On the surface, the answer would seem to be yes, but the issue runs much deeper than free versus costly. If the quality of training suffers, free can turn out to be rather expensive in the long term—companies don’t want productivity to suffer simply to save a few dollars teaching their employees to do their jobs the right way. Furthermore, many of these free training avenues aren’t compatible with the newest technology that is revolutionizing the way workers learn. The bottom line: A move to free corporate training materials is usually not worth it, and here are some reasons why:
Delivery Is an Issue
Free corporate training materials must first reach workers in order to be consumed. This isn’t an issue if every employee has a company email address through which you can send links and attachments. But for many employees, particularly ones on the front lines of retail or food service operations, this isn’t feasible, and managers might end up having to put a laptop in front of a worker to view the content (or, printing out the training content to be read offline). Furthermore, with free content and emails, there is no way to determine if an employee actually opens the link and views the files. Today’s tablet-based training platforms solve these access problems, delivering content to an iPad or Surface (without the need for a dedicated company email address), and charting what employees are viewing what files.
Content Must Be Customized
No two companies are alike, so the ways their employees train shouldn’t be alike, either. For example, a generic training video that teaches workers to use a spreadsheet program may yield useful information across the board, but it may also introduce processes not in place for a particular organization. The result is inconsistent corporate training that has employees handling things a dozen different ways. Customizing your content ensures that workers learn the things they must learn in the ways you want them to.

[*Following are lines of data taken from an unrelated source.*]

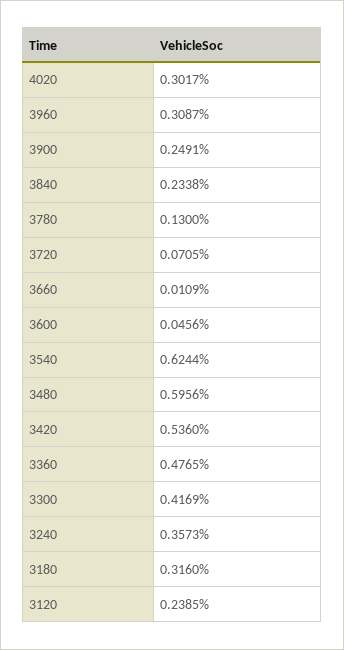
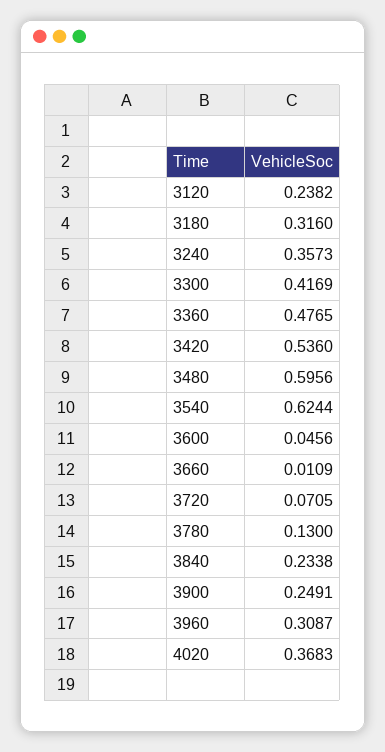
4020: 0.3017 -> 0.3683
3120: 0.2385 -> 0.2382

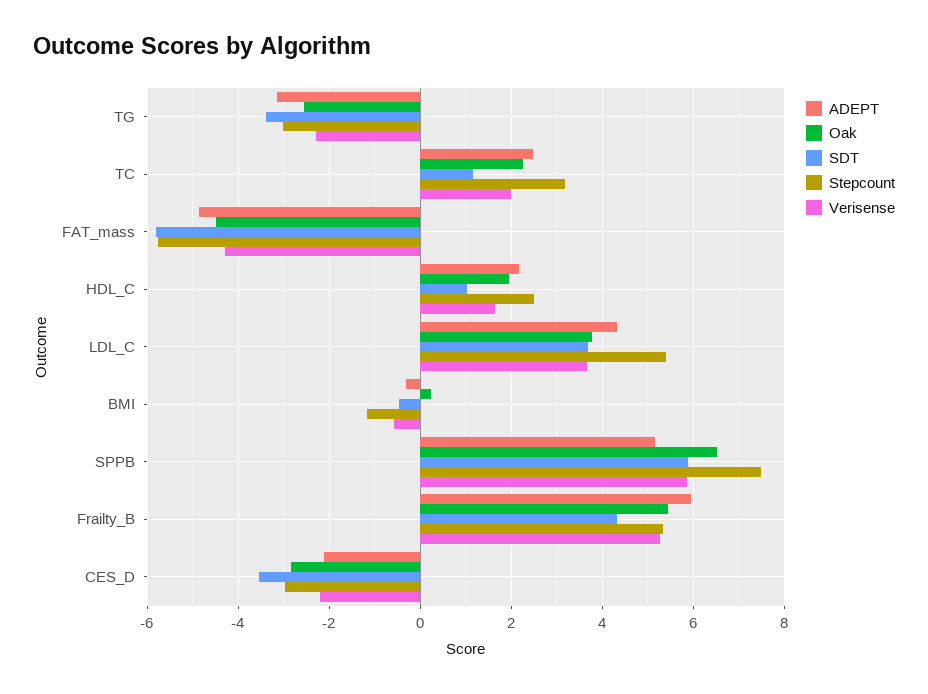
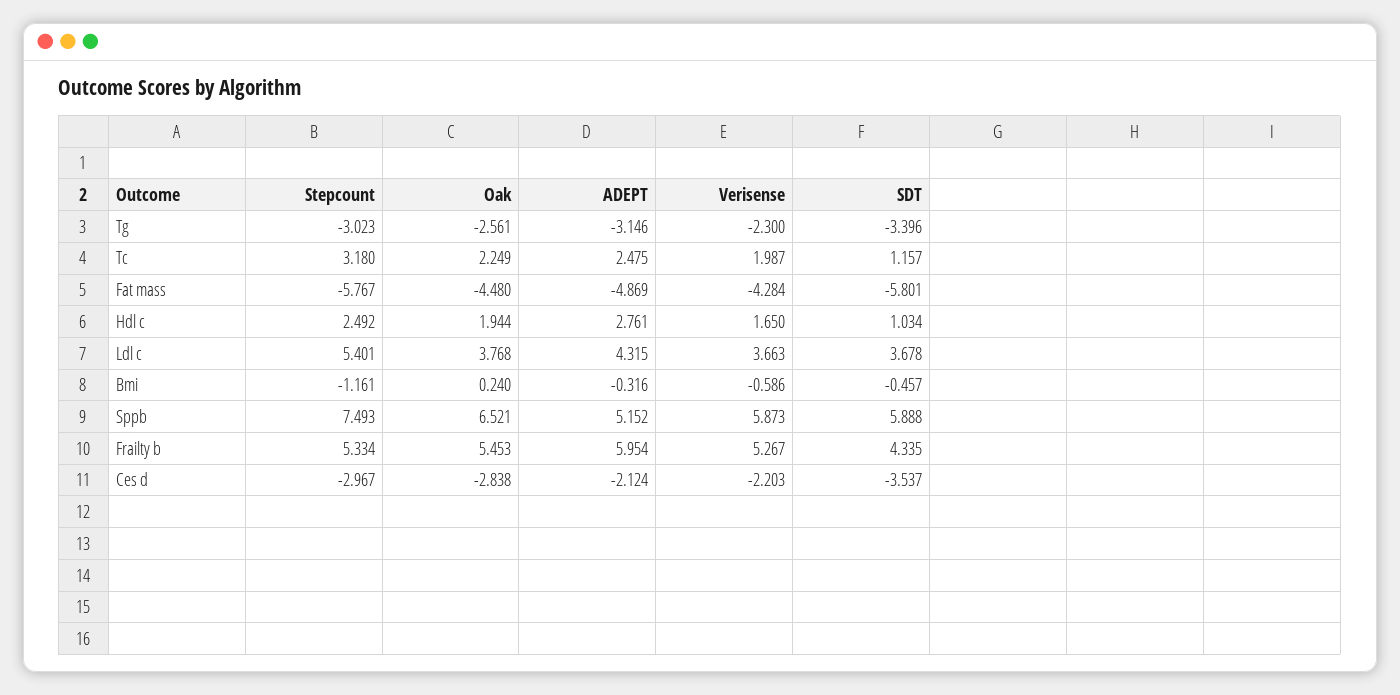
ADEPT, HDL_C: 2.2 -> 2.761

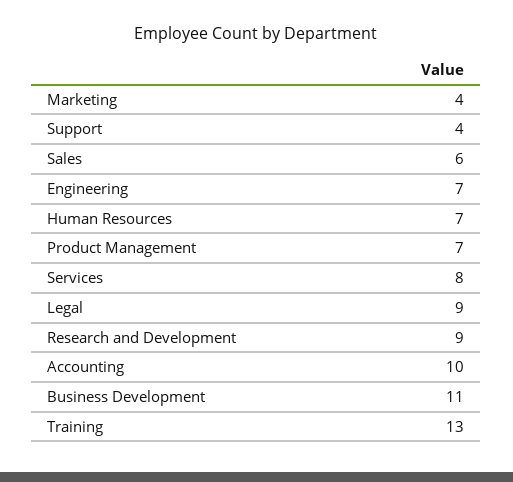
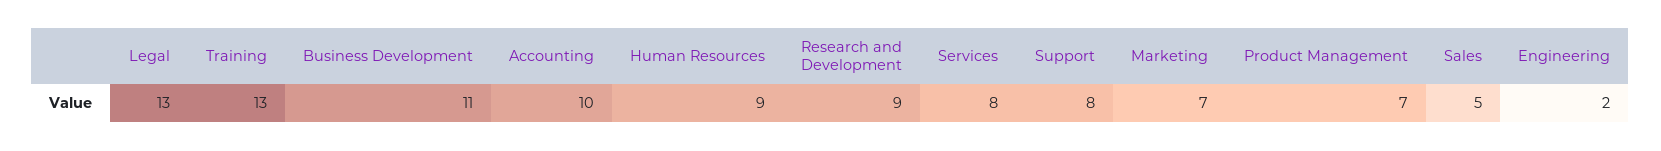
Marketing: 4 -> 7
Support: 4 -> 8
Sales: 6 -> 5
Engineering: 7 -> 2
Human Resources: 7 -> 9
Legal: 9 -> 13

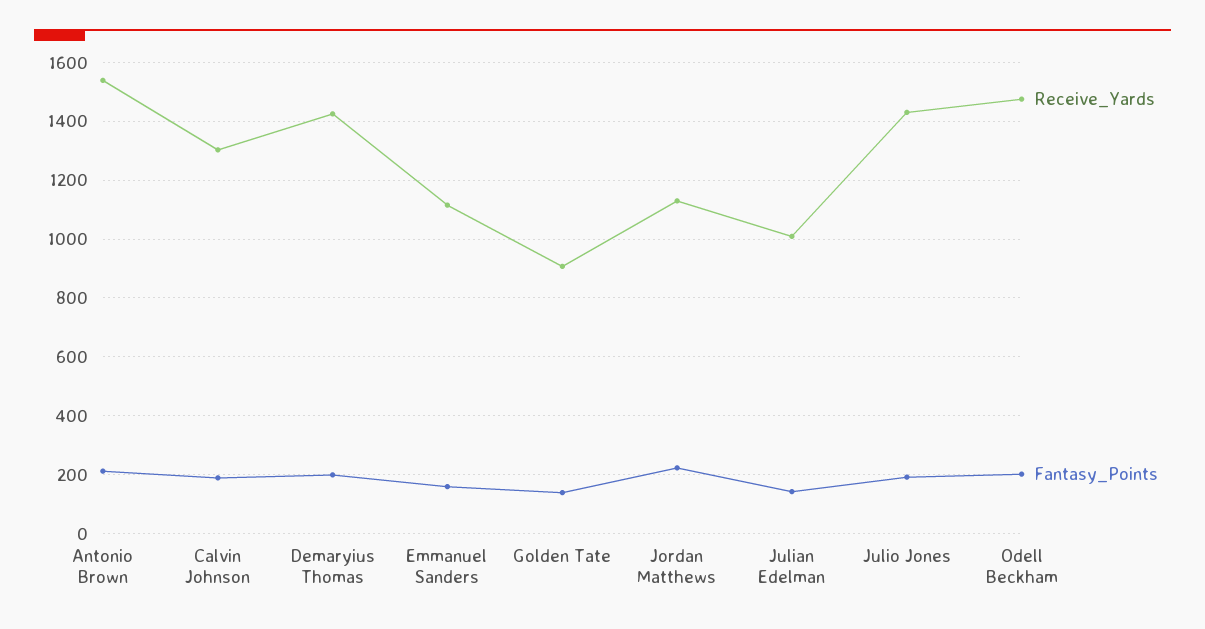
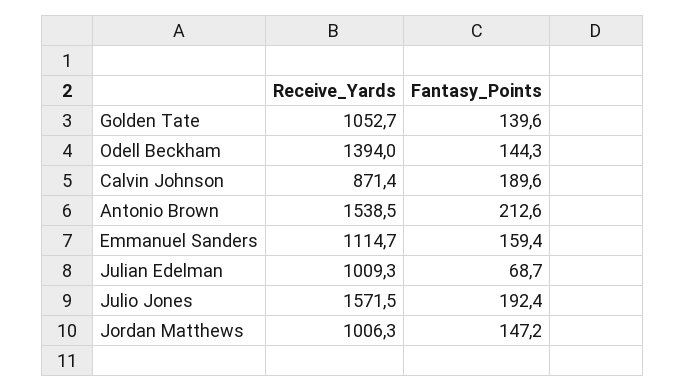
Receive_Yards, Calvin Johnson: 1300 -> 871.4
Receive_Yards, Demaryius Thomas: 1425 -> none
Fantasy_Points, Demaryius Thomas: 200 -> none
Receive_Yards, Golden Tate: 900 -> 1052.7
Receive_Yards, Jordan Matthews: 1125 -> 1006.3
Fantasy_Points, Jordan Matthews: 225 -> 147.2
Fantasy_Points, Julian Edelman: 150 -> 68.7
Receive_Yards, Julio Jones: 1425 -> 1571.5
Receive_Yards, Odell Beckham: 1475 -> 1394
Fantasy_Points, Odell Beckham: 200 -> 144.3

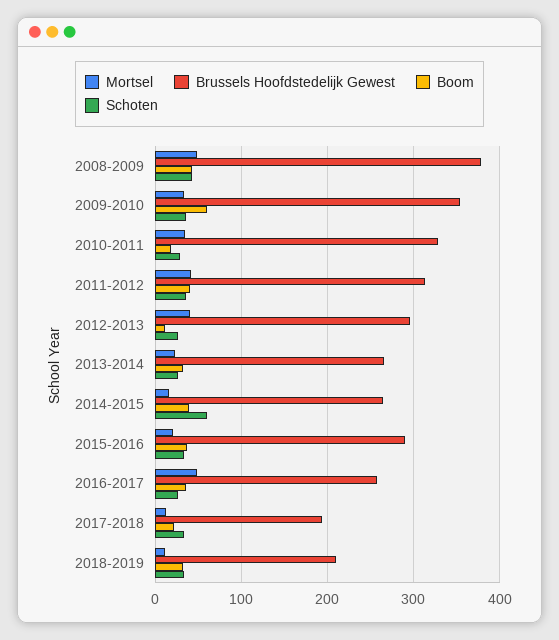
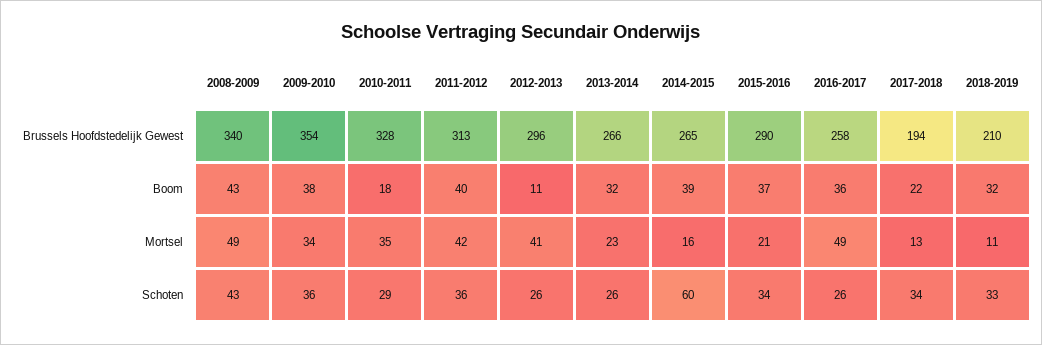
Brussels Hoofdstedelijk Gewest, 2008-2009: 380 -> 340
Boom, 2009-2010: 60 -> 38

And with the current wave of corporate training solutions, creating and distributing this tailored content is a cinch.
Weak Results
Tracking the effectiveness of free corporate training materials can be a challenge, at best. Because such content is not customized, measuring success or failure is difficult—is the training at fault or the employees when productivity suffers? Even without metrics, often, free training materials simply come up short. The savings companies hope to realize are quickly lost with content that employees don’t understand, don’t relate to, or just ignore. Organizations are better off choosing innovative training solutions that deliver dynamic materials in easy-to-consume formats.
What has been your experience with free corporate training materials?